Later there are cuts according to the dialogue, showing the person who talks.

Following the second step of the assignment, I switched off my monitor and just was attentive to the sound. This starts with loud music, which suggests action. The music plus the sound of the helicopter are dominant for a while. You also can hear noises which I presumed the action from, like boots on a roof and shattering glass. In addition there are a kind of synthetic "energy sounds". I mean sounds which  evoke that lots of energy is going around, hear yourself.
Later you can hear dialogue while the music becomes barely noticeable or is off at all.

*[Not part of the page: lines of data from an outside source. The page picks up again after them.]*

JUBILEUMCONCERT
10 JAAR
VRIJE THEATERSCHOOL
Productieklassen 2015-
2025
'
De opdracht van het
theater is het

I did watch the clip a third time to see if I've missed something or to see how audio and video are working together. Most of the interplay of video and sound I have already understood when listening to the clip's sound, for I already knew the pictures. Still, there was a piece of action I did not understand earlier: I asked myself, why the man does not let go of the rope when the helicopter is dragging him by this to the edge of the roof. The answer was, that his pilot friend saves herself with the rope from the diving helicopter. If he would have let go of the rope, she had fallen down into the streets.

Then I applied some of Ebert's rules and I've found out that the main character (and hero of the movie) in dialogue scenes appears always on the right. I also detect that whenever one of the men fall they have a smaller or greater drift to the right, which Ebert interprets as falling into their future or at least making a positive moving, because right means mostly positive. The woman on the other hand appears mostly in the centre of the screen. Ebert did not say anything about this, but I consider this as one of the projections to a female being and here means feminine and maybe glorification of femininity, which here includes helplessness and vulnerability. Strangely enough she survives the fall, any crash and the explosion of the helicopter.
Earlier, when she was in charge as a pilot she often appears in the left upper corner. She manages to save her friends in this position and like this I don't think this means something negative, which Ebert suggest for left. Still the picture gives the audience a feeling of being under high pressure in a situation with few chances to save the situation.

I am aware that the above is just a rough description of what is going on in the clip concerning camera, cut and position of film elements on the screen. In addition it is possible to analyse many more design issues like color and light. Both have not been dominant in this clip. The colors were mostly skin/ dark clothes against a light, white city. People living in a virtual, sterile world.

Imagine 3,29 minutes of film and a not really a short blog post about this and it is just a summary of what happens in the clip. How much can be written about the whole movie?